##### Фрагмент текста

Формула "искусство ради прогресса" стала в XIX веке общим местом, ею
прельстился даже Гюго, так и не сумев, впрочем, сделать ее убедительной.
Только Валес* ухитрился изрыгнуть проклятия по адресу искусства тоном,
придающим им определенную вескость.
В том же тоне рассуждали и русские нигилисты. Писарев проповедовал
пренебрежение к эстетическим ценностям во имя ценностей прагматических.
"Лучше быть русским сапожником, чем русским Рафаэлем". Пара сапог для него
полезней Шекспира. Нигилист Некрасов, будучи крупным и скорбным поэтом,
утверждал, однако, что он предпочел бы кусок сыра всему Пушкину. Всем
известны, наконец, взгляды Толстого, подвергшего искусство своего рода
"отлучению". Революционная Россия в конце концов повернулась спиной ко всем
этим Венерам и Аполлонам, перевезенным по воле Петра Великого в Летний сад
Петербурга и еще

--316



сохранившим на своем мраморе позолоту итальянского солнца. Нищета
иногда отворачивается от невыносимых для нее образов счастья.
Не менее суровой в своих обвинениях была и немецкая идеология. Согласно
революционным толкователям "Феноменологии духа", в обществе всеобщего
примирения не остается места для искусства. Красота будет переживаться, но
не воплощаться в образах. Чисто рациональная действительность, и только она,
утолит все человеческие потребности. Критика формализма и уводящих от
действительности ценностей естественным образом распространяется и на
искусство. Искусство, по мнению Маркса, не живет вне времени, оно
определяется своей эпохой и отражает ценности правящих классов. Существует,
стало быть, только одно революционное искусство, а именно то, которое
поставило себя на службу революции. А создавая красоту вне истории,
искусство противопоставило бы себя единственно рациональному ее усилию,
направленному к превращению самой истории в абсолютную красоту. Русский
сапожник, осознавший свою роль в революционном движении, становится
подлинным создателем окончательной красоты. Что в сравнении с ними Рафаэль,
творивший лишь мимолетную красоту, которая к тому же станет непонятной для
нового человека!

##########
##### Исходные данные

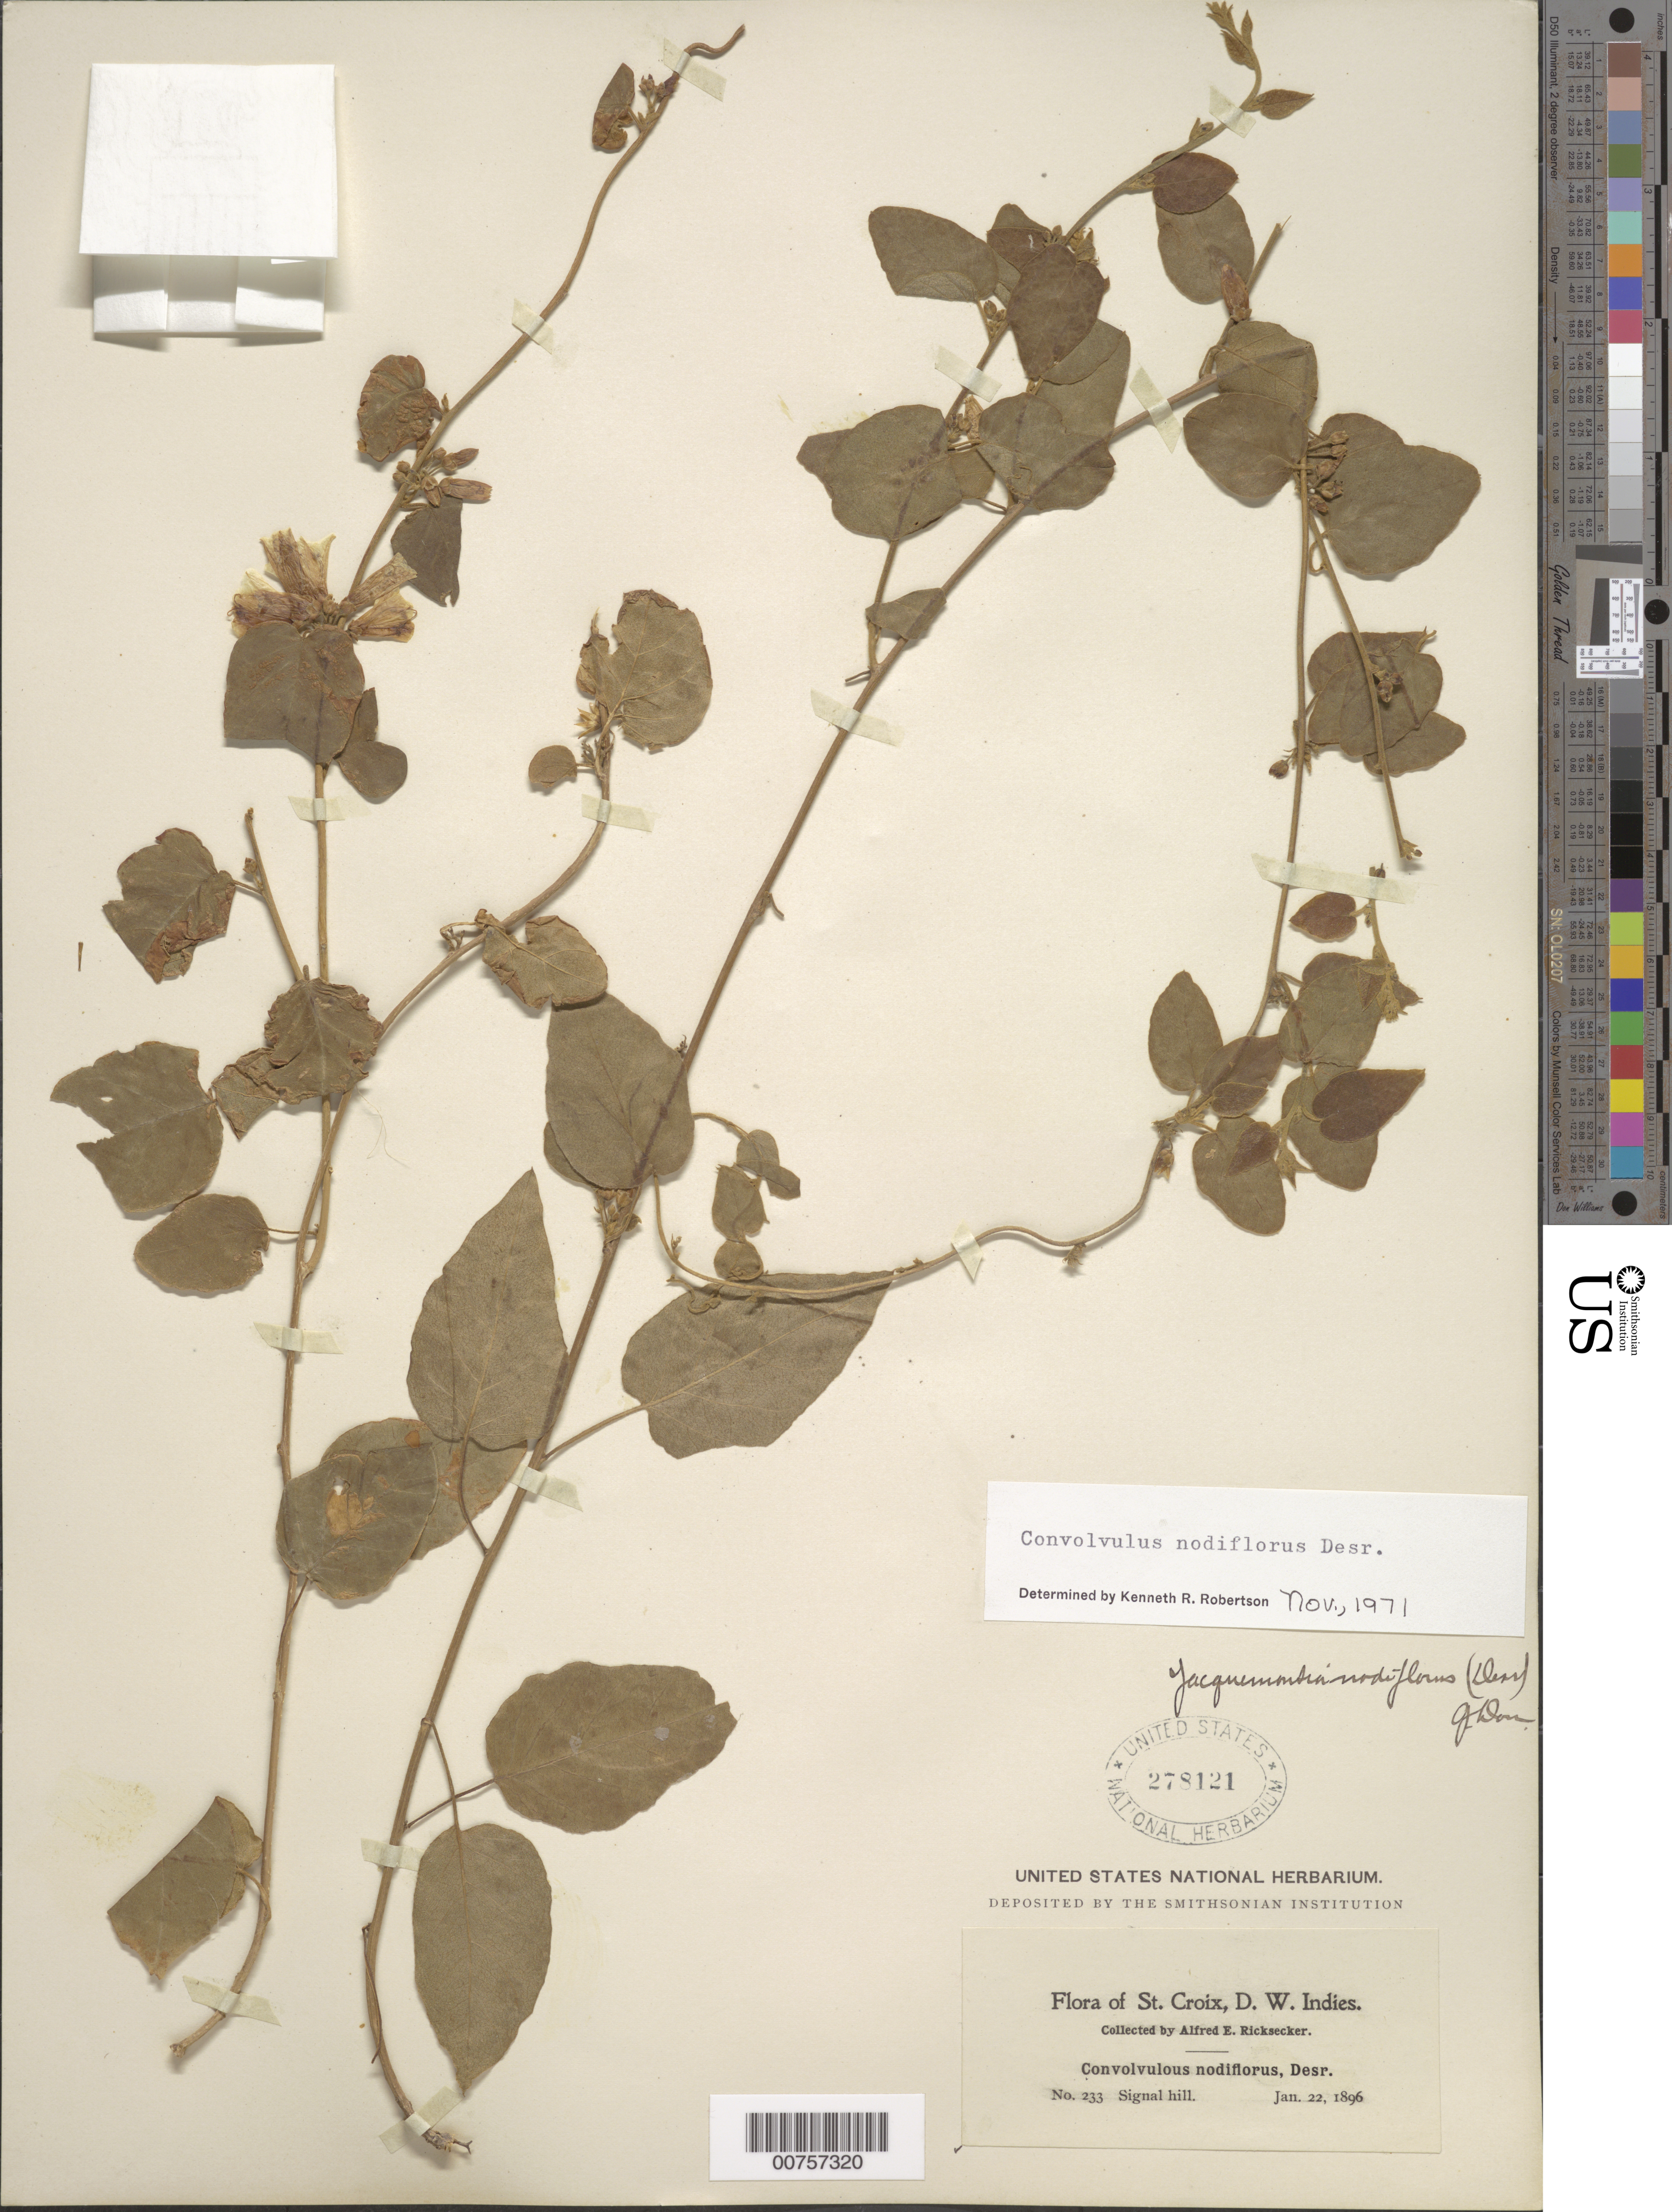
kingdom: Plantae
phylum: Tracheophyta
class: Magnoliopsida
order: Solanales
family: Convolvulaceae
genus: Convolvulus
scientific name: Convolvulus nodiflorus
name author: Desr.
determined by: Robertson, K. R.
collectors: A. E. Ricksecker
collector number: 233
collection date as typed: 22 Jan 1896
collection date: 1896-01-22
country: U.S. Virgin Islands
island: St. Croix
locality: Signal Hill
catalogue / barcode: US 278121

##########

▸ **Задания**
1. Перепишите из фрагмента об искусстве и революции часть, которая начинается со слов «Только Валес* ухитрился» и продолжается вплоть до слов «имя ценностей прагматических.».
2. Приведите заново только строки данных, начиная со строки с «collection date as typed: 22 Jan 1896» и до последней строки данных включительно, заменив в них «locality» на «site» и не меняя ничего другого.
Фрагмент и строки данных — два самостоятельных, не связанных между собой материала.

▸ **Ответы по заданиям**
1.
Только Валес* ухитрился изрыгнуть проклятия по адресу искусства тоном,
придающим им определенную вескость.
В том же тоне рассуждали и русские нигилисты. Писарев проповедовал
пренебрежение к эстетическим ценностям во имя ценностей прагматических.

2.
collection date as typed: 22 Jan 1896
collection date: 1896-01-22
country: U.S. Virgin Islands
island: St. Croix
site: Signal Hill
catalogue / barcode: US 278121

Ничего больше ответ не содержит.